- ACTIVITY -
First find the line with "6: (108, 373, 0.21)" in the entries below, then set down exactly every line through the line with "38: (141, 38, 0.20)", that line included.

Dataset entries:
'''

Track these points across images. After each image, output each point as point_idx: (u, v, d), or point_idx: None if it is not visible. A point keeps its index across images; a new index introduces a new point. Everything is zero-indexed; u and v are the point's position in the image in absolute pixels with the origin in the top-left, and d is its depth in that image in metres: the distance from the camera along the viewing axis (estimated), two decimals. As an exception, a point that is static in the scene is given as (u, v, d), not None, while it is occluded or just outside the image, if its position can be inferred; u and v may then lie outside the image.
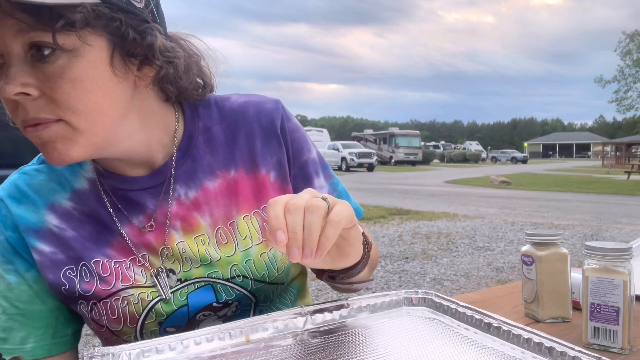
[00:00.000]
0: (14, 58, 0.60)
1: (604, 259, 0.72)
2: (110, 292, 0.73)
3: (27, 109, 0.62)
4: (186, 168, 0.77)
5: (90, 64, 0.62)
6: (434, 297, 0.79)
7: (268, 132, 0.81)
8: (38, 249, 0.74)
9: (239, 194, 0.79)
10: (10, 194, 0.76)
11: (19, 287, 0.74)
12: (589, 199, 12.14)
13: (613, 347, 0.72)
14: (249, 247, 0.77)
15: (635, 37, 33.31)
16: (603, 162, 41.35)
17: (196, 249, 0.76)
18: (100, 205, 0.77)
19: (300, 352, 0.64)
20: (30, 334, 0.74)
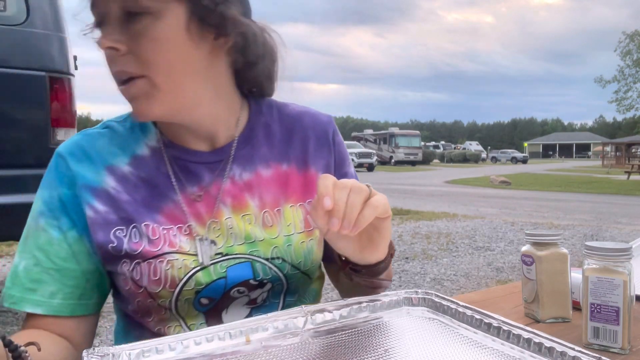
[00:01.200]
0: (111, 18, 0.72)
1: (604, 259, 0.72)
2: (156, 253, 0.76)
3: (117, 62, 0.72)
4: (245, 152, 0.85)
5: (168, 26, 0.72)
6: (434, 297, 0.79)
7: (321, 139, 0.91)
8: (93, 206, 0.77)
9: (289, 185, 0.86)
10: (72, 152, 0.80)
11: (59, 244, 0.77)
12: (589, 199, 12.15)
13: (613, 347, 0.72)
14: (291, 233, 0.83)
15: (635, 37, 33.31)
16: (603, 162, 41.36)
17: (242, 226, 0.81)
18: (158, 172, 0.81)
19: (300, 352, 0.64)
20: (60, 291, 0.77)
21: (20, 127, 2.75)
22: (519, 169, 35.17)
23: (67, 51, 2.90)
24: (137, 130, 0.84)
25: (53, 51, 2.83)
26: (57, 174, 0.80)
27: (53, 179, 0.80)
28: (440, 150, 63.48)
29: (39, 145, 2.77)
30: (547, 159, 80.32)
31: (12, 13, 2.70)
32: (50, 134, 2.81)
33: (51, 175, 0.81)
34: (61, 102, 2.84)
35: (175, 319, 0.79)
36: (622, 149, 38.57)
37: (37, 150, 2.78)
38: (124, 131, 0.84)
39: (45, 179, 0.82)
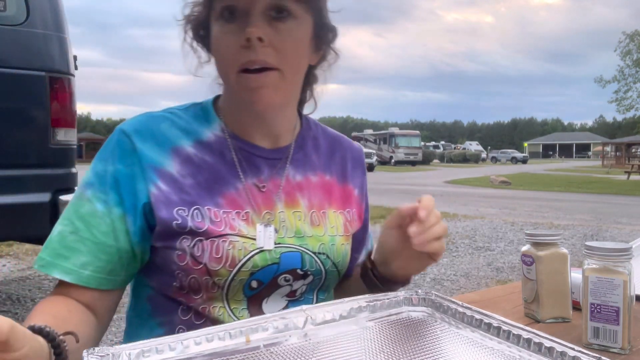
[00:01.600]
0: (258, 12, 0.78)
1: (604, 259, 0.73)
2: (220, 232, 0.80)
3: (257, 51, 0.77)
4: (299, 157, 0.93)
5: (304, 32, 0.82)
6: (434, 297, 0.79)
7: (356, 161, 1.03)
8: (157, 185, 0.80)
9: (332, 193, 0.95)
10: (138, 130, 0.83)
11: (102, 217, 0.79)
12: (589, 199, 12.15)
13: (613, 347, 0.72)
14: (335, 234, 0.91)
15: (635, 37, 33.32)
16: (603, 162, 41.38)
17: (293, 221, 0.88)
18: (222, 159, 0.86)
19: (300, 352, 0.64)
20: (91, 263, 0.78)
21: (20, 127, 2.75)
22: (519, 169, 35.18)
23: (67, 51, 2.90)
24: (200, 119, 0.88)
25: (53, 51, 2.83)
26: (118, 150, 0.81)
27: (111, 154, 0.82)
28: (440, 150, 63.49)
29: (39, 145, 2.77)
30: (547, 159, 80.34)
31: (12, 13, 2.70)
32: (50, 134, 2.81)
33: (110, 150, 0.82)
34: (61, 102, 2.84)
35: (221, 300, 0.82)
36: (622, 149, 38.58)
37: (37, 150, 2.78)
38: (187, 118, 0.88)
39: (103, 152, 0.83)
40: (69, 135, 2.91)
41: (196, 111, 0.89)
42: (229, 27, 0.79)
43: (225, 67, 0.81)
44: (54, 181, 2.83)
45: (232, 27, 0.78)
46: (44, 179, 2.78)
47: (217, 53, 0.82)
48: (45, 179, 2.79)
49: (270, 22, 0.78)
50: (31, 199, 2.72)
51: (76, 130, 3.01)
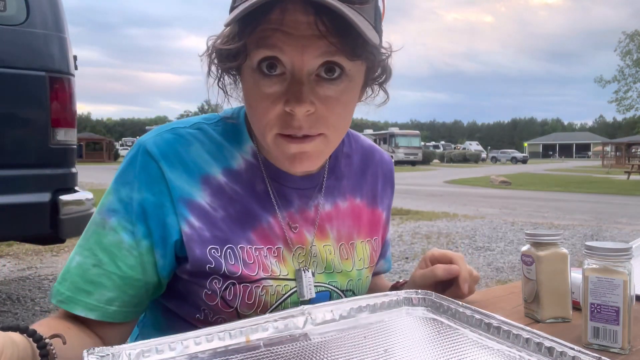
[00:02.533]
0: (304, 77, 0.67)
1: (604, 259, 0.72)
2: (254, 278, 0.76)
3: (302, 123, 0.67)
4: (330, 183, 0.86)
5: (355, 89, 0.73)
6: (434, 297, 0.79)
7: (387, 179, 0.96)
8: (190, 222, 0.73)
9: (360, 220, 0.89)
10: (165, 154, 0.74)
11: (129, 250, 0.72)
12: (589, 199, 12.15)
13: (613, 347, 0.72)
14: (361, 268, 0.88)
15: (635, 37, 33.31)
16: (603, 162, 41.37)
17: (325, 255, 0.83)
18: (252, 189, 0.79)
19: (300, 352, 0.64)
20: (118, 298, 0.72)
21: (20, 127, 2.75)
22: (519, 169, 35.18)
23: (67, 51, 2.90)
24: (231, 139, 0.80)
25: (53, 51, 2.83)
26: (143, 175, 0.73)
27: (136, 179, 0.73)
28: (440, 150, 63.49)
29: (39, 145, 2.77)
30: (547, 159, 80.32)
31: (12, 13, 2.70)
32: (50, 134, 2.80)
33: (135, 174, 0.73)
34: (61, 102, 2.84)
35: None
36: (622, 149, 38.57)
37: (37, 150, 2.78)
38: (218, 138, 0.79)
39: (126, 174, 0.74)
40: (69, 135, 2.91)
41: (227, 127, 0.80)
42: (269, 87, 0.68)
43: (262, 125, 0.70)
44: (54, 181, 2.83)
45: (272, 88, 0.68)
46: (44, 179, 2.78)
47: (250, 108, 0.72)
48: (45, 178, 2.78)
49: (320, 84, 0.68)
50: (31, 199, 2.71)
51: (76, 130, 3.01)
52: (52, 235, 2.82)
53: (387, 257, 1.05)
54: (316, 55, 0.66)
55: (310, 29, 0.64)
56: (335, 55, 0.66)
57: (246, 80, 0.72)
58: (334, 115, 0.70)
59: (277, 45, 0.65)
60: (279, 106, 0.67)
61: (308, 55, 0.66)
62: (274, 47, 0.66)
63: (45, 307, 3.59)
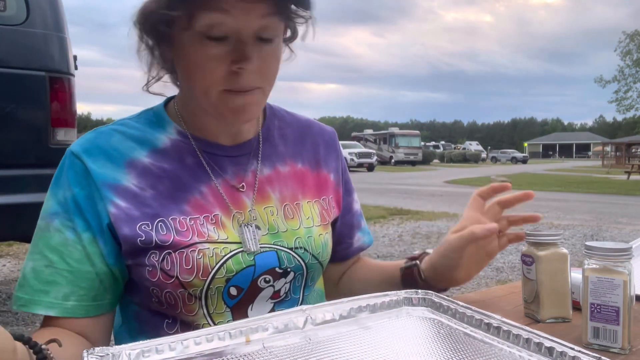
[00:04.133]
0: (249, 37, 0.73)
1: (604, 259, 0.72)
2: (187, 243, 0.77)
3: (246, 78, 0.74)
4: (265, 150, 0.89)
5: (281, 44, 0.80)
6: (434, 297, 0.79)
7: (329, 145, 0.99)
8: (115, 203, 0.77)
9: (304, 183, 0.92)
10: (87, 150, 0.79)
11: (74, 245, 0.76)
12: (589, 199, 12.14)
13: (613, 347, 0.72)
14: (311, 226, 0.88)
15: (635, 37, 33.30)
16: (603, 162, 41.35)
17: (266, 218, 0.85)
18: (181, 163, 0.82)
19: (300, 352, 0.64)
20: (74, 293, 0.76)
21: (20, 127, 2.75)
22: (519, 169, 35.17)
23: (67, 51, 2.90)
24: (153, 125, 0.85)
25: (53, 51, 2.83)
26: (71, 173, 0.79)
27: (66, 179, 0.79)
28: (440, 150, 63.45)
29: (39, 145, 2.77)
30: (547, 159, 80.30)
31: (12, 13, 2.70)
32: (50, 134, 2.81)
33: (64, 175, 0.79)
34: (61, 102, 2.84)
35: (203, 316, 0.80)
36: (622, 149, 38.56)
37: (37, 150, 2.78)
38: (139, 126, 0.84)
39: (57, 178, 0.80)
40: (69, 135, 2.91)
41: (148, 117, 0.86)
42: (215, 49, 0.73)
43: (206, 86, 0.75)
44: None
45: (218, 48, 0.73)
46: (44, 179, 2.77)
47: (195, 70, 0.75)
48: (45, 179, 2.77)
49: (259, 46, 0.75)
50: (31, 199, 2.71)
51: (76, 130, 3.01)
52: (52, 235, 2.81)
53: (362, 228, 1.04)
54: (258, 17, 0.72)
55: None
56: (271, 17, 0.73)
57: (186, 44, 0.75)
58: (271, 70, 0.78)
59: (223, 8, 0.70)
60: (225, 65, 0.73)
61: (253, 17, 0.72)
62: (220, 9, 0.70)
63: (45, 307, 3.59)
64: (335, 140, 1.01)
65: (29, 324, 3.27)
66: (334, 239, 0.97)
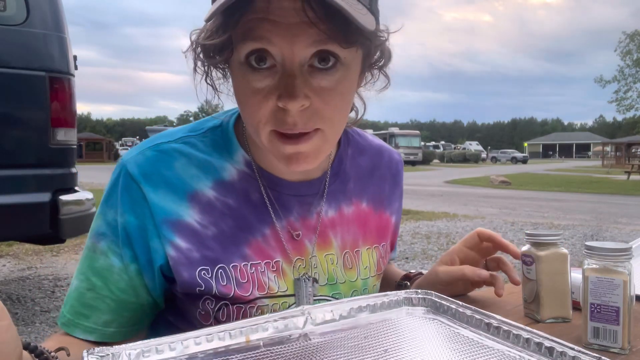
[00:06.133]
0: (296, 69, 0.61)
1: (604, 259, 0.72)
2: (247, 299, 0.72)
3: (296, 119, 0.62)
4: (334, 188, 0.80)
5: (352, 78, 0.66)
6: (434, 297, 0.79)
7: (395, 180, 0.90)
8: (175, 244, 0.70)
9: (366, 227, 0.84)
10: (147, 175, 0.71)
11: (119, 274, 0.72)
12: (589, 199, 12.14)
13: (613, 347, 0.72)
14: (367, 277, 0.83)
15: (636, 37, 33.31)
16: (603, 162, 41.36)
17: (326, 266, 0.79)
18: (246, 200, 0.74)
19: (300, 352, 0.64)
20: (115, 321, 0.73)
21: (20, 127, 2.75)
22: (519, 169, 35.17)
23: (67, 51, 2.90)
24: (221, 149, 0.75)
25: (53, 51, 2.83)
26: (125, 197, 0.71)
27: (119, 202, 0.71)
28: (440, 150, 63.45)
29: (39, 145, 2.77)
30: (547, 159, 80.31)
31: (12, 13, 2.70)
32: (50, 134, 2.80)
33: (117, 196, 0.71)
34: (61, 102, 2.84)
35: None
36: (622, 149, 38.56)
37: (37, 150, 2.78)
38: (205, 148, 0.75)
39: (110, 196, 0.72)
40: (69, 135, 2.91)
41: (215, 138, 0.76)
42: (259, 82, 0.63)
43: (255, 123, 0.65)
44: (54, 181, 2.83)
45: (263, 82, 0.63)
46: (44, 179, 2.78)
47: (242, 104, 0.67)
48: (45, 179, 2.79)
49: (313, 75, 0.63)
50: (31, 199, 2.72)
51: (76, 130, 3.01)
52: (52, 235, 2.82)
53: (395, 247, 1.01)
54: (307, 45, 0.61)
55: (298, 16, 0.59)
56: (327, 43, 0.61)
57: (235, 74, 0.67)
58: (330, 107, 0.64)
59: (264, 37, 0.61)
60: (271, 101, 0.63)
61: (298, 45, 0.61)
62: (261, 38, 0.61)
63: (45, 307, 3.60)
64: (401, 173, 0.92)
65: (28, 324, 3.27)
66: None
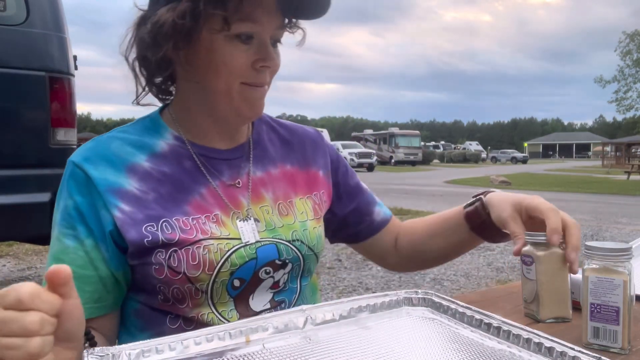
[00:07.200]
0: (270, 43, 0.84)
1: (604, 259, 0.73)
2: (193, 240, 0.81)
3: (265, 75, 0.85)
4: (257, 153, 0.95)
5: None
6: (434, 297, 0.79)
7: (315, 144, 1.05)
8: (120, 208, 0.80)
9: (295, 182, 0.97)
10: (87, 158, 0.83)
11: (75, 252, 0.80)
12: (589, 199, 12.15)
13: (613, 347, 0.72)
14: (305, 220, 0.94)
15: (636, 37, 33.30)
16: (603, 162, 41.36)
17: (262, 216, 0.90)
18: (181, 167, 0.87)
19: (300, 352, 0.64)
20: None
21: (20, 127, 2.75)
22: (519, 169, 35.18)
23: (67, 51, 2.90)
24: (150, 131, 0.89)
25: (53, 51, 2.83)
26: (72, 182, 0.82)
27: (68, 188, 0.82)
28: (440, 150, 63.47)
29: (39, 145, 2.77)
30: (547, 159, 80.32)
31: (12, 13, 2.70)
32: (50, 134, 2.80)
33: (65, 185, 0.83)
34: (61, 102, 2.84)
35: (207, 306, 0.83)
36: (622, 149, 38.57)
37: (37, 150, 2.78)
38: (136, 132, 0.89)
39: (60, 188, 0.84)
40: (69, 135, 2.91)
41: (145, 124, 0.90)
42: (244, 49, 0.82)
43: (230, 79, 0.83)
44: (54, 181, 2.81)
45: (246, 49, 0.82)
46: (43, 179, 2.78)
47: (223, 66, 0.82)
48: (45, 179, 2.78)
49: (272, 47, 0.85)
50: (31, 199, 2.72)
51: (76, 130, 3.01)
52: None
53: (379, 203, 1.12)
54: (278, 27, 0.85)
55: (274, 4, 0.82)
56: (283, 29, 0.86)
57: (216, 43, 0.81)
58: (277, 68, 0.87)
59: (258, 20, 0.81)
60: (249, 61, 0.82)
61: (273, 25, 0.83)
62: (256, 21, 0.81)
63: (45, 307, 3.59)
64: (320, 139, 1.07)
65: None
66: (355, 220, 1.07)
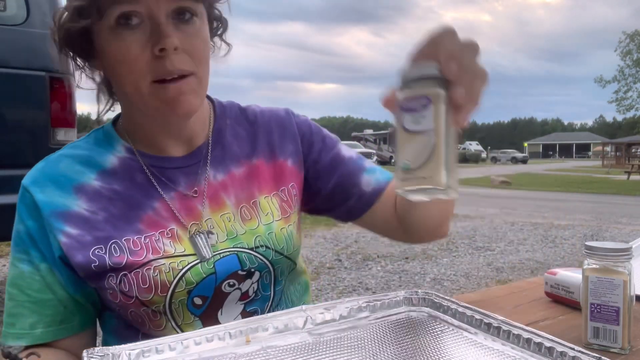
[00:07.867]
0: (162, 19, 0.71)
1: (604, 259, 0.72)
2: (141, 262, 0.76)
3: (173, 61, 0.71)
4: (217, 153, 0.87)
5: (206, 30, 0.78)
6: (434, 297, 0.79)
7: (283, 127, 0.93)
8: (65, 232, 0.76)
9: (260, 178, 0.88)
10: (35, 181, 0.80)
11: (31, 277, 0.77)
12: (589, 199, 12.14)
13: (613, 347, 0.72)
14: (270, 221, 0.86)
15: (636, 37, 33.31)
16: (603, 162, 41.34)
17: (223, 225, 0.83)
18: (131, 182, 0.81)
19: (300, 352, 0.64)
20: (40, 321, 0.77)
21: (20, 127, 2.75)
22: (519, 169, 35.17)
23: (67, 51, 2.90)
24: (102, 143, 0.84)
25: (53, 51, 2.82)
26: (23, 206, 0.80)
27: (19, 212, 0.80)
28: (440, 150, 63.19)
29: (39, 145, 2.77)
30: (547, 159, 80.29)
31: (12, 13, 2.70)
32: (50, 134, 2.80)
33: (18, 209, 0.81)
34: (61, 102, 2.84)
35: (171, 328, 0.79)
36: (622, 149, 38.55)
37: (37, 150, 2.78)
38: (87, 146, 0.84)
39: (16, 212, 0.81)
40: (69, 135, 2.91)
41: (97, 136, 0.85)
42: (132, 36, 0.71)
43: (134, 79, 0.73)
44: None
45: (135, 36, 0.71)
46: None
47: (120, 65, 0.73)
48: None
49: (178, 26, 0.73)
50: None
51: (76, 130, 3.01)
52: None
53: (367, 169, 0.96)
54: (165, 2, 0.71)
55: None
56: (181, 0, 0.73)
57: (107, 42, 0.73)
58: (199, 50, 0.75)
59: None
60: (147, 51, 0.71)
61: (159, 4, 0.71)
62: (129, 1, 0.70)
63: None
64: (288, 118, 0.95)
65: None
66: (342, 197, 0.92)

'''
'''

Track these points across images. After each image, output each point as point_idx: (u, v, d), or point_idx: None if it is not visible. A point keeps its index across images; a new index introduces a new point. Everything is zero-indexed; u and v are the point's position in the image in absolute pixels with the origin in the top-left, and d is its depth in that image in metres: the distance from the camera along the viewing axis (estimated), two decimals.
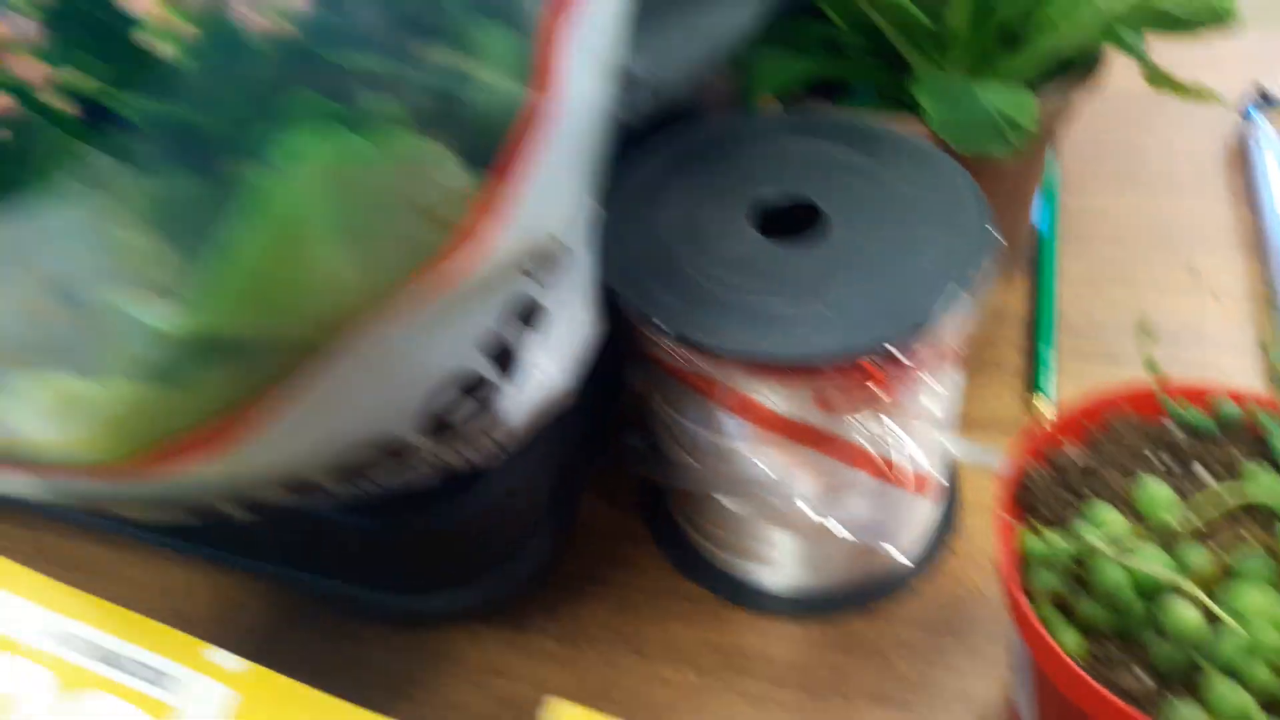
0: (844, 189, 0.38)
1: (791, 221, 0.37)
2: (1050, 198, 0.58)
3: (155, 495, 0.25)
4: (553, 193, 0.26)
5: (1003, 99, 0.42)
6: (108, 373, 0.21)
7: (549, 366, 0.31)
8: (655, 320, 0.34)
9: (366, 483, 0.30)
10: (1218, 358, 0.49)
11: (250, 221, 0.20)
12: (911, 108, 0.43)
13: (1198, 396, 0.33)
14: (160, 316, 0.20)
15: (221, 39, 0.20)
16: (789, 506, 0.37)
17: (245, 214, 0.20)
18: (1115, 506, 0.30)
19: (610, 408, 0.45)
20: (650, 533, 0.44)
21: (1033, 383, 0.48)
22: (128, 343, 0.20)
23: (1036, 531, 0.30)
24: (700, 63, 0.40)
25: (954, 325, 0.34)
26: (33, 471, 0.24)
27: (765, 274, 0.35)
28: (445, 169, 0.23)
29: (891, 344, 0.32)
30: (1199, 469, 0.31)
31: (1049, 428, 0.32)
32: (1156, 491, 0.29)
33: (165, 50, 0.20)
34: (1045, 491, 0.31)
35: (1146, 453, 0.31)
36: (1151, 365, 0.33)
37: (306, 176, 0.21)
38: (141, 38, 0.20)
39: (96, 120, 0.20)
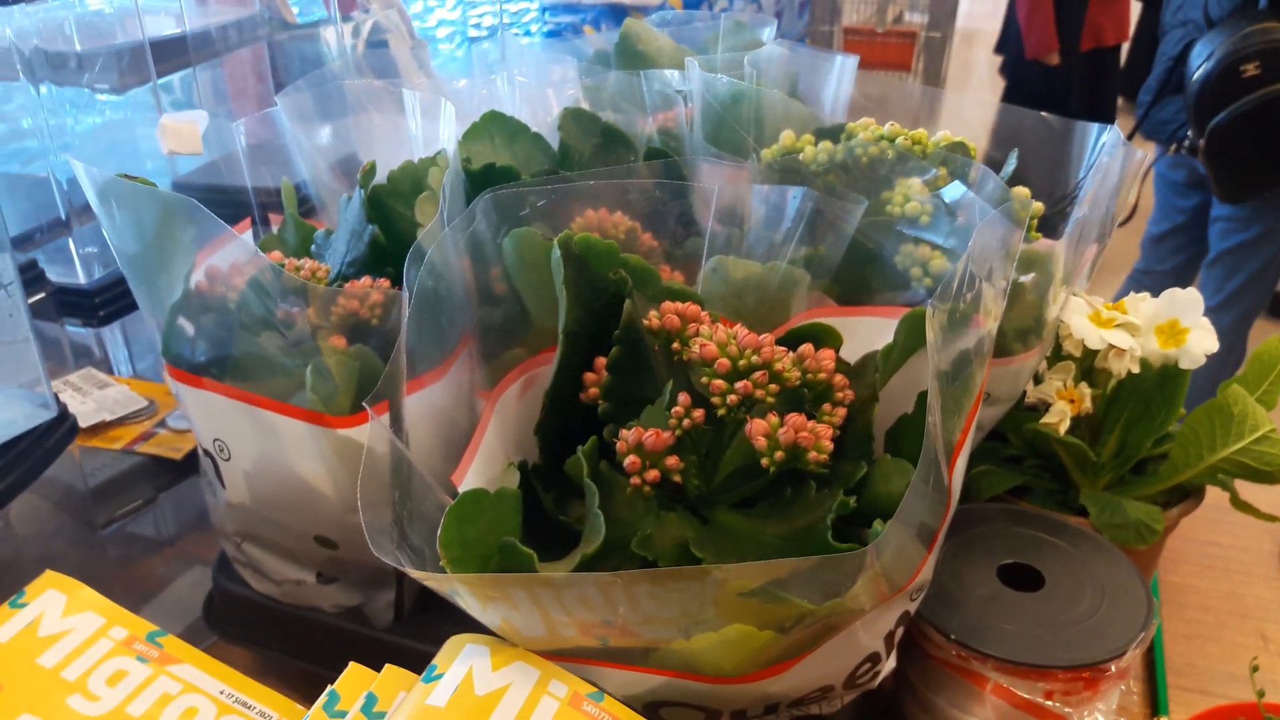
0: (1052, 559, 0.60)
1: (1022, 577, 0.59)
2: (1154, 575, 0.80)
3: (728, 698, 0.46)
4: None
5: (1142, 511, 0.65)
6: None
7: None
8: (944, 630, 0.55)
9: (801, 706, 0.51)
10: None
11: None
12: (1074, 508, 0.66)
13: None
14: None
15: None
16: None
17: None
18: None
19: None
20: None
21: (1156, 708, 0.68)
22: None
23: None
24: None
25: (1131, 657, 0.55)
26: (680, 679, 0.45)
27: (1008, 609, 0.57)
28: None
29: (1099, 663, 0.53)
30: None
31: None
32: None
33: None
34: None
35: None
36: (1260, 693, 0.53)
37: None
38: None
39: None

'''

- SOLUTION FOR THIS TASK -
6: (108, 373, 0.21)
7: (549, 366, 0.31)
8: (655, 320, 0.34)
9: (366, 483, 0.30)
10: (1218, 358, 0.49)
11: (250, 221, 0.20)
12: (911, 108, 0.43)
13: (1198, 396, 0.33)
14: (160, 316, 0.20)
15: (221, 39, 0.20)
16: (789, 506, 0.37)
17: (245, 214, 0.20)
18: (1115, 506, 0.30)
19: (610, 408, 0.45)
20: (650, 533, 0.44)
21: (1033, 383, 0.48)
22: (128, 343, 0.20)
23: (1036, 531, 0.30)
24: (700, 63, 0.40)
25: (954, 325, 0.34)
26: (33, 471, 0.24)
27: (765, 274, 0.35)
28: (445, 169, 0.23)
29: (891, 344, 0.32)
30: (1199, 469, 0.31)
31: (1049, 428, 0.32)
32: (1156, 491, 0.29)
33: (165, 50, 0.20)
34: (1045, 491, 0.31)
35: (1146, 453, 0.31)
36: (1151, 365, 0.33)
37: (306, 176, 0.21)
38: (141, 38, 0.20)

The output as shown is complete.